Hitherto, Ahmadinejad's style has ridden roughshod over these admittedly
unstated principles. Not only has the president reached out to an America that
doesn't want to listen to him (or any other Iranian leader for that matter) but
worse still he has done so outside the official channels. Indeed, if the rumors
are to be believed Mashaei is in charge of organizing back-channel talks with
the Americans.
Last but not least Ahmadinejad's views on Velayat-e-Faqih (Rule of the
Jurisconsult), the cornerstone of Iran's unique Islamic system, are a radical
departure from ideological orthodoxy. Not only is Ahmadinejad the first
president to directly challenge the authority of the current Valiyeh Faqih
(ruler-jurisconsult), ie Khamenei, but his supposedly conciliatory statements
subsequent to his act of defiance only made matters worse for him.
Following his bold defiance of Khamenei's order to reinstate intelligence chief
Moslehi, Ahmadinejad claimed that there were no tensions in his relations with
the leader, a relationship which he described as being possessed of a
father-son quality.
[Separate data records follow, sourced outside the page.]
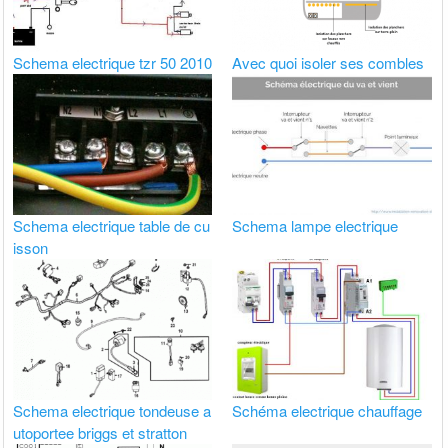
Schema electrique tzr 50 2010
Avec quoi isoler ses combles
Schema electrique table de cu
Schema lampe electrique
isson
Schema electrique tondeuse a
Schéma electrique chauffage
utoportee briggs et stratton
This drew a sharp rebuke - bordering on ridicule - by the
grandees of the conservative establishment who called attention to
Ahmadinejad's confusion by reminding the president that from a strictly
ideological point of view the relationship between the Valiyeh Faqih and his
subjects is one of ruler and ruled, with no exceptions.
Beyond ideological orthodoxy, there appears to be a constitutional and
political dispute between some of the principalist factions backing Ahmadinejad
and the conservative establishment, the crux of which revolves around the
former's expansionist reading of the president's constitutional powers.
In combination, the three issues outlined here, namely nationalism, relations
with the US and a minimalist interpretation of the role of the
ruler-jurisconsult, are more than enough to alarm the conservative
establishment, which helps explain the latter's mobilization of formidable
resources to clip the wings of the president and his men.
But the establishment's assault on Ahmadinejad should be interpreted more as an
attempt to weaken the president as opposed to preparing the grounds for his
eventual impeachment.
Beside the fact that Ahmadinejad's presidency is due to expire in less than two
years, impeachment is unlikely for two overriding reasons. First and foremost
Ahmadinejad enjoys a formidable social base across Iran, with most of his
supporters hailing from the lower socio-economic classes. Second, the president
has considerable support within the Islamic Republic and there is a real danger
than any serious move against him (for instance the arrest of Mashaei) could
force a strong response from the principalists and the right-wing factions more
generally.
The conservative establishment is still grappling with the repercussions of the
suppression of the country's reform movement and it can ill-afford to open a
second front against the principalists, who not only command roughly the same
level of public support as the reformists, but crucially owing to their deeper
networks and connectivity within the system, can mount a more formidable
response.
Ironically, increasingly aggressive posturing by both sides has brought the
broad outlines of a truce in sight. Through its aggressive media and political
campaign the conservative establishment has sent an unmistakable message that
further ideological "deviation", in particular overt disobedience of the
leader, may trigger a drastic response, including that of impeachment.
The president has ratcheted up the rhetoric on the world stage, partly to
brandish his hardline reputation to the Islamic Republic and its supporters
across the region, but more importantly perhaps to mobilize principalist
opinion behind him with a view to deterring the establishment from undertaking
further measures against his inner circle.
Mahan Abedin is an analyst of Middle East politics.